(抜粋文)
漢方薬がすぐわかる、すぐ使えるー疲労倦怠感
今回は、新見先生の漢方JPにから、疲労倦怠感解消の漢方薬を紹介します。
疲労を解消する漢方生薬は、人参、黄耆です。
人参は、補益薬といわれ、気、血、陰、陽を補う生薬に分類されていて、
五臓では、脾と肺に働きます。中医では大補元気、補脾益肺の効能があると言われています。
いかにも元気が出そうです。
人参の効果を強化するために、黄耆を併用されたもの(人耆剤といわれます)と白朮、茯苓、甘草を併用するもの(四君子湯の君薬といわれる生薬です)があります。
クリニックで、疲労倦怠感の西洋薬は処方してくれませんが、漢方薬では処方できます。
目次
疲労倦怠感を解消する漢方薬
四君子湯と六君子湯
四君子湯は、元気回復の人参とその効果を強化する白朮、茯苓、甘草が配合されています。
六君子湯は、四君子湯に半夏と陳皮が加えられたいますが、食欲を出すことにより、疲労を回復する漢方処方です。
六君子湯は、胃に良い働きをする漢方薬ですが、胃に違和感が出る人は、四君子湯がお勧めです。
補中益気湯
人参と黄耆(人耆剤)に柴胡が配合されています。
柴胡が配合されていますので、風邪がこじれたとき(小陽病期)にも使用されます。
十全大補湯
黄耆と四君子湯の君薬(人参、白朮、茯苓、甘草)と四物湯(当帰、芍薬、川芎、地黄)が入っています。
黄耆と四君子湯は、気力を増し、四物湯は、血を補いますので(補血薬)、貧血などの血虚の症状に効きます。
人参養栄湯
人耆剤に、物忘れに効果のある遠志が含まれていています。
フレールに効く漢方薬ですが、高齢者の筋力の維持やバランスの維持によって老化を防止する効果があります。
半夏白朮天麻湯
めまいの強い人に使用される処方ですが、これも人耆剤が含まれていて、元気を回復します。めまいの人耆剤です。
帰脾湯、加味帰脾湯
心の人耆剤です。物忘れに効く、遠志もはいっています。

[コレクションの保存項目]
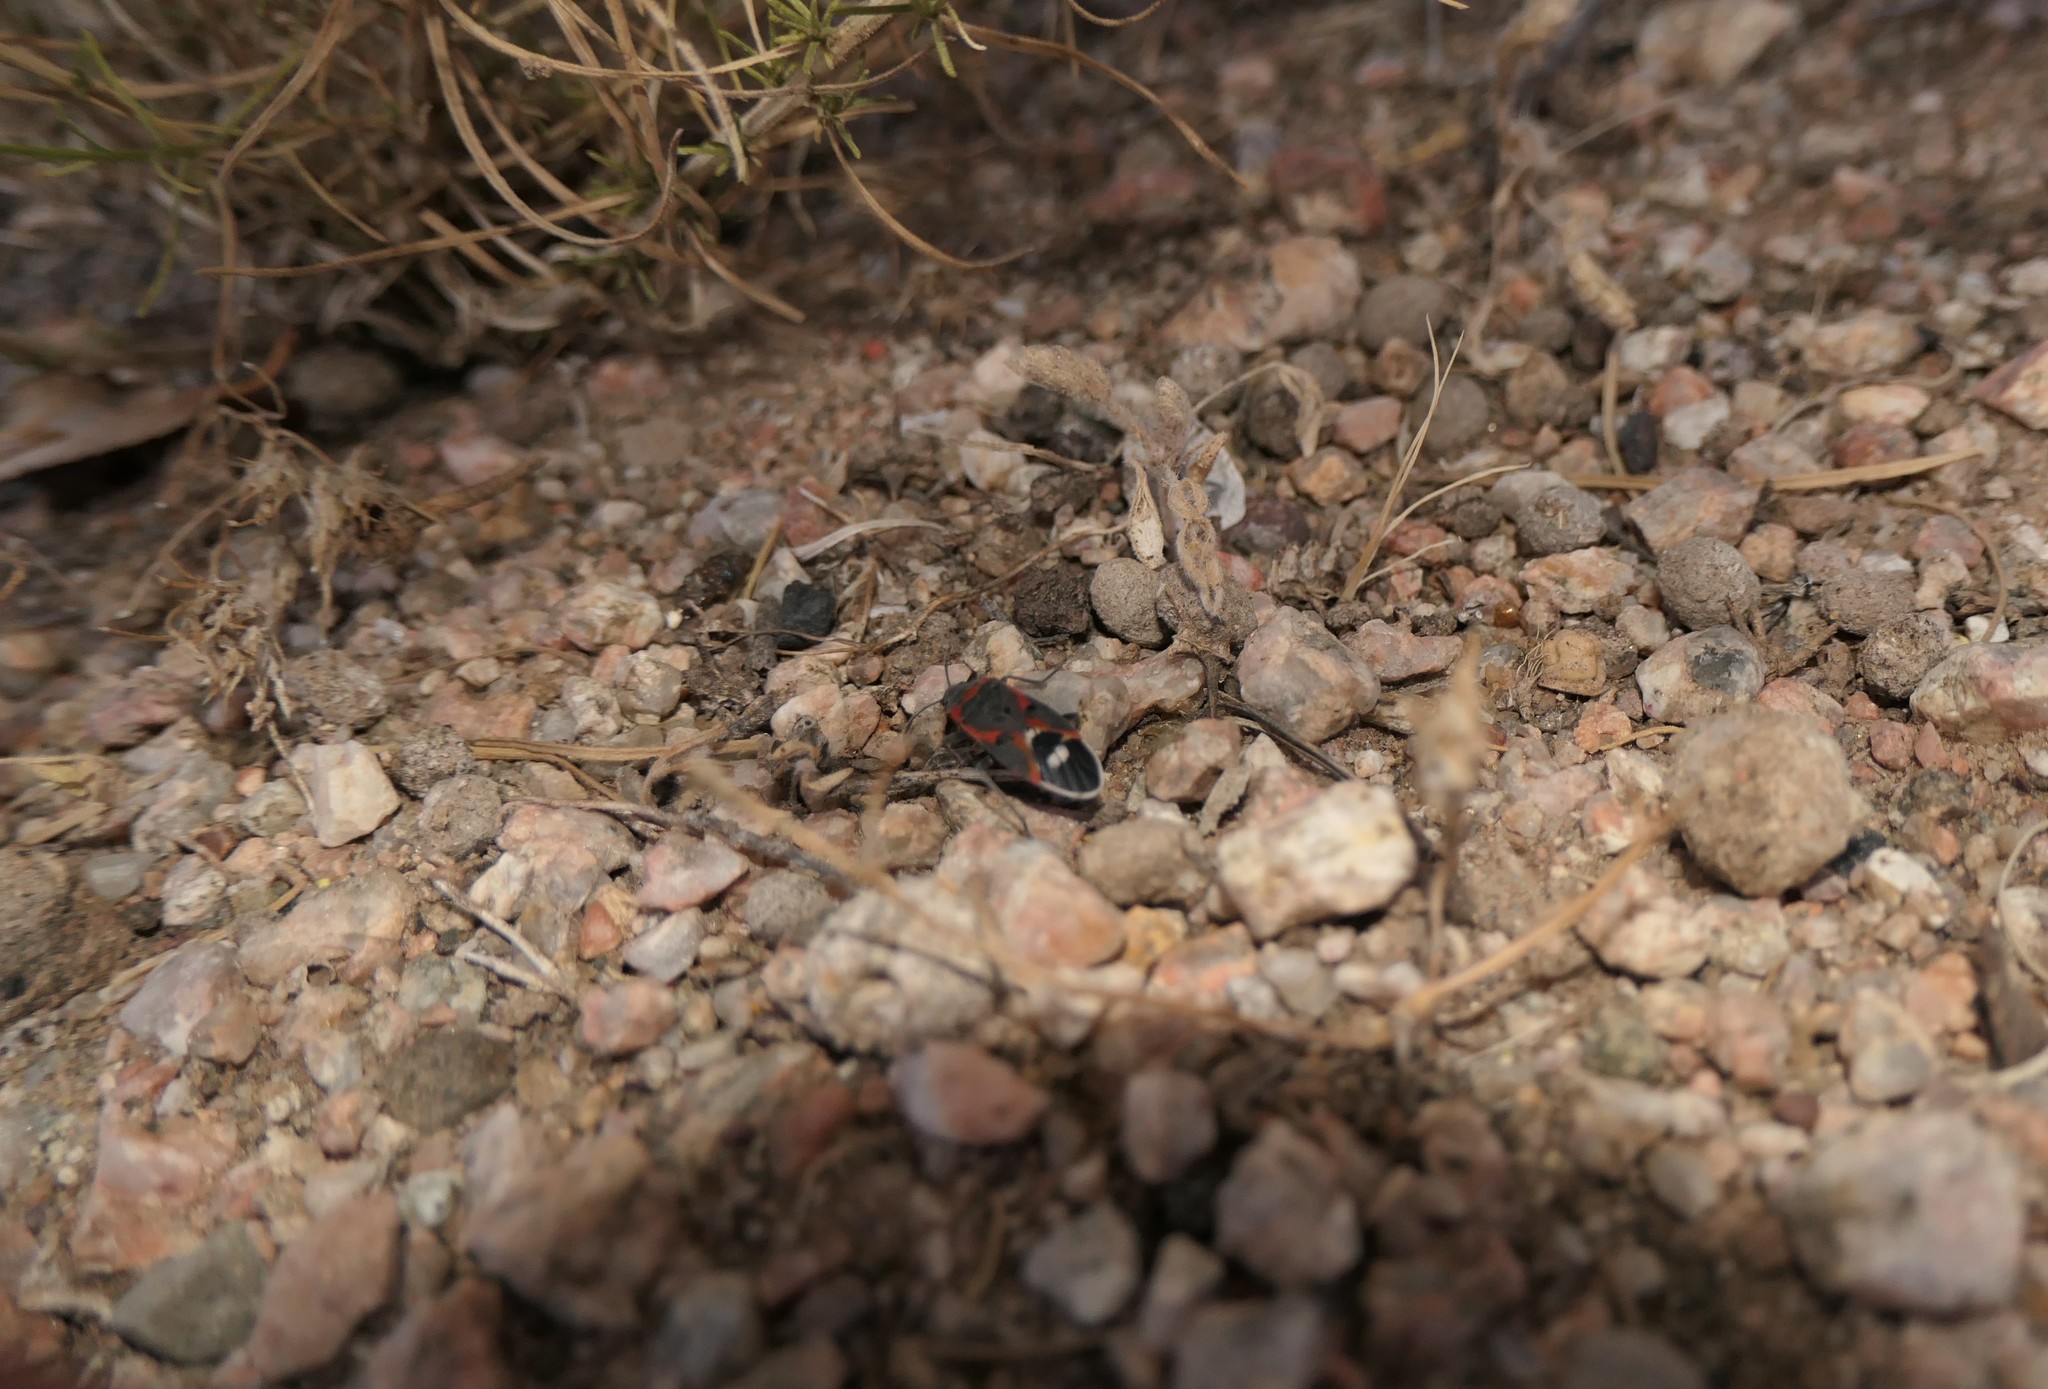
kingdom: Animalia
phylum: Arthropoda
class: Insecta
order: Hemiptera
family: Lygaeidae
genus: Lygaeus
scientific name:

(課題の指示)
a: 抜粋文のうち、「疲労を解消する漢方生薬は、人参、黄耆です。」を含む語句で始まり「疲労を回復する漢方処方です。」で終わる部分を、そのまま書き写してください。
b: 抜粋文において四物湯に含まれるとされている生薬を、すべて挙げてください。
c: 抜粋文によれば、六君子湯は四君子湯にどの生薬を加えたものですか。

(課題の解答)
a:
疲労を解消する漢方生薬は、人参、黄耆です。
人参は、補益薬といわれ、気、血、陰、陽を補う生薬に分類されていて、
五臓では、脾と肺に働きます。中医では大補元気、補脾益肺の効能があると言われています。
いかにも元気が出そうです。
人参の効果を強化するために、黄耆を併用されたもの(人耆剤といわれます)と白朮、茯苓、甘草を併用するもの(四君子湯の君薬といわれる生薬です)があります。
クリニックで、疲労倦怠感の西洋薬は処方してくれませんが、漢方薬では処方できます。
目次
疲労倦怠感を解消する漢方薬
四君子湯と六君子湯
四君子湯は、元気回復の人参とその効果を強化する白朮、茯苓、甘草が配合されています。
六君子湯は、四君子湯に半夏と陳皮が加えられたいますが、食欲を出すことにより、疲労を回復する漢方処方です。

b: 当帰、芍薬、川芎、地黄

c: 半夏と陳皮です。